Let's create two hypothetical sets, the first being 'N' which contains a series of 'n' characters total, the second being 'S' which is always a string of 'x' length, where x >= 2, each character within the elements of S is an element of N.
Let's create a subset of S called U, which represents the working set of unique identifiers defined within the system in play; for an element of U, let's call it E, if all you're doing is swapping out the first two characters and repeating the rest of E, after those two characters, the probability of a duplicate string occurring in U, is roughly 'n'.
The number of strings represented by the set S is n^x, the number of sub-strings represented by the first two characters (NN) of every element of S is n^2 (n * n).

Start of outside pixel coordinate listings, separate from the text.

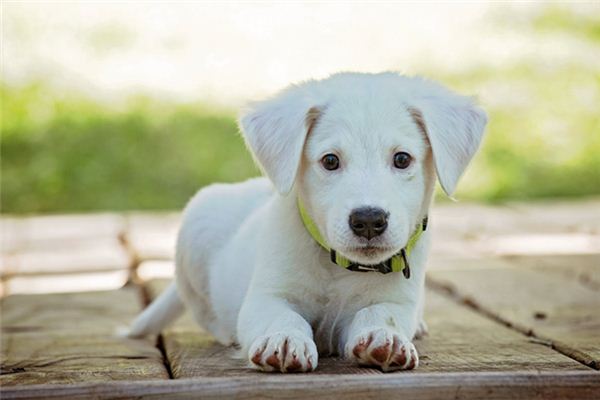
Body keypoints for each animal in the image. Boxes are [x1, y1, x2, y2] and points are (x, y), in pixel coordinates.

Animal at [127, 71, 488, 372]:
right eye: (330, 161)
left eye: (402, 159)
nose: (368, 220)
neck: (338, 267)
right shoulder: (267, 296)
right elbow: (282, 316)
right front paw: (284, 339)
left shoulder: (397, 300)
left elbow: (380, 313)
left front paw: (383, 337)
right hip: (197, 227)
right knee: (205, 313)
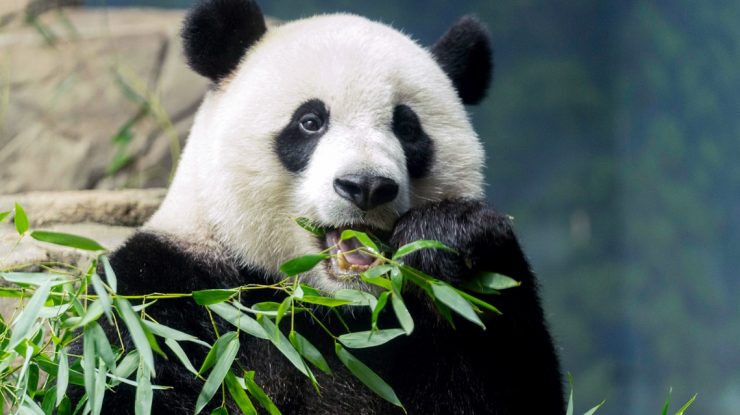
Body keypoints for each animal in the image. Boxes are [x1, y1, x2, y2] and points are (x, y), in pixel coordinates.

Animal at [91, 0, 566, 413]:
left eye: (407, 128)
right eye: (310, 122)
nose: (367, 186)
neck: (335, 308)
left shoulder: (426, 334)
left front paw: (449, 237)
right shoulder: (163, 297)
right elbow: (129, 377)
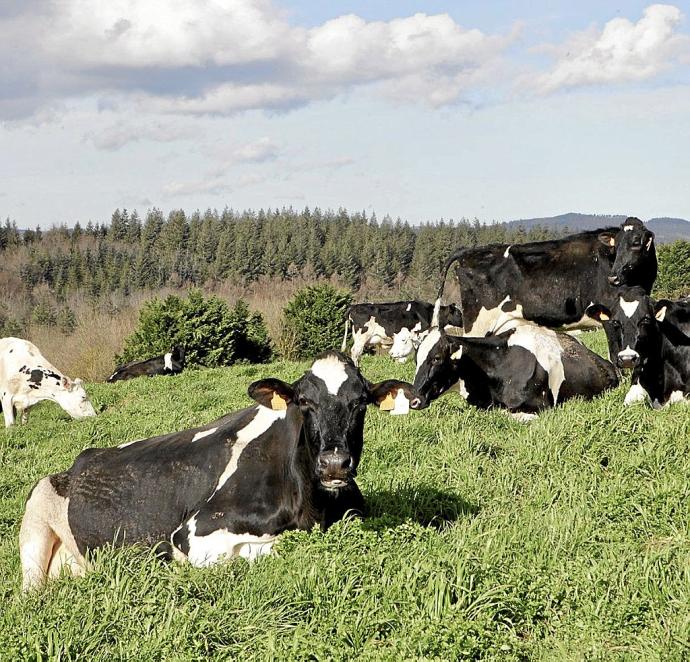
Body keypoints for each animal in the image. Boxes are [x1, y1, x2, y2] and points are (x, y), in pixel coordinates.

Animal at [18, 352, 414, 592]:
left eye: (360, 402)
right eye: (304, 402)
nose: (334, 464)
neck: (311, 505)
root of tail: (79, 460)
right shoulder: (193, 534)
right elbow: (271, 548)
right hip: (34, 522)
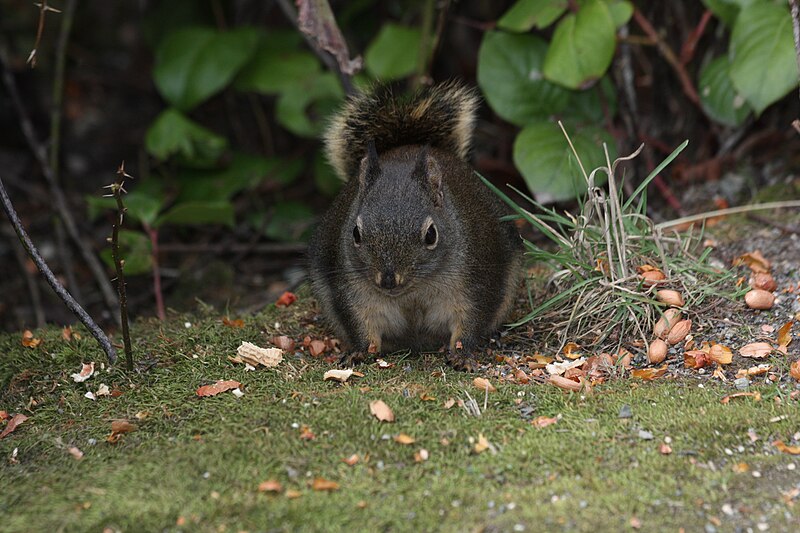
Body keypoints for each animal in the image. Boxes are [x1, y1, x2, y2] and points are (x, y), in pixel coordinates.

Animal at [308, 81, 524, 370]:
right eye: (355, 233)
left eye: (431, 234)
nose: (389, 280)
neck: (413, 291)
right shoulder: (349, 286)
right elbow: (359, 321)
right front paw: (361, 351)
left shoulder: (477, 279)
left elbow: (472, 318)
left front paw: (462, 354)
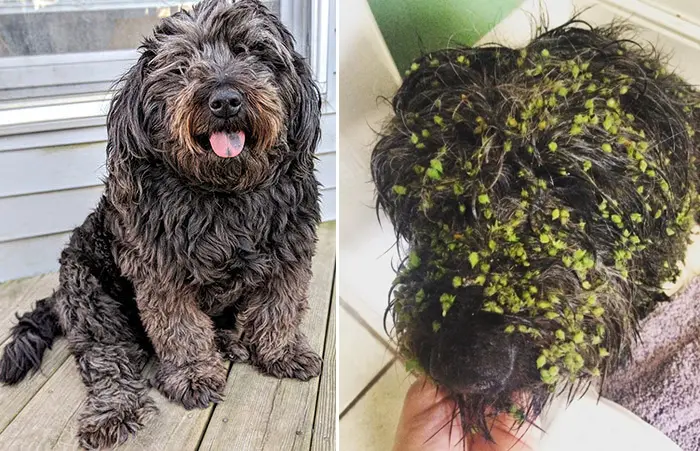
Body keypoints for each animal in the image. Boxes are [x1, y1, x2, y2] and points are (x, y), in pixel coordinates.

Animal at [0, 0, 322, 448]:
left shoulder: (289, 252)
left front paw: (281, 352)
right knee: (107, 357)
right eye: (181, 66)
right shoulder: (160, 273)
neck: (224, 192)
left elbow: (279, 307)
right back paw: (114, 411)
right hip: (91, 293)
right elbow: (179, 330)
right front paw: (192, 376)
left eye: (252, 53)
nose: (225, 100)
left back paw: (229, 341)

When you're talking duplicates or probability, you consider the number of elements within the first option, which is 'n' number of elements, let's call this first character C, the second one, which is a duplicate must be the same as the first character (NC), so there's only 1 single character that can be used here (n*1).
So if everything, after the first two characters are swapped, is included, you end up with a drastically smaller pool than you should have. The initial Guid you started with is likely to be unique, the one you created is likely to collide with that same guid one in 16 times, or one in 'n' times, depending on the unique identifier implementation.
You also have to remember, the odds of a unique identifier, in this case a GUID, being used a second time only pertains to the functional system which applies the unique identifier.
So while the statistical odds, or poor implementation, of the GUID system might lead to potentially more repeats than theoretically possible, that only pertains to that closed system, the CLSID entries within HKEY_CLASSES_ROOT, in your registry are irrelevant because they do not overlap with the functional system in play.
If you encounter a duplicate when you generate a key, generate a new damn key. Easy fix.
The real question is why they didn't just call Guid.NewGuid(), or implement a system specific variation that would check the subset in play for a duplicate and repeat as necessary until a new Guid is found.
Admin
Everyone already figured that out, professor. But thanks for the overly complicated (and subtly incorrect, ironically) explanation.
Admin
If it's subtly incorrect. Explain how.
I'll admit to being wrong, if you can tell me where the flaw lies.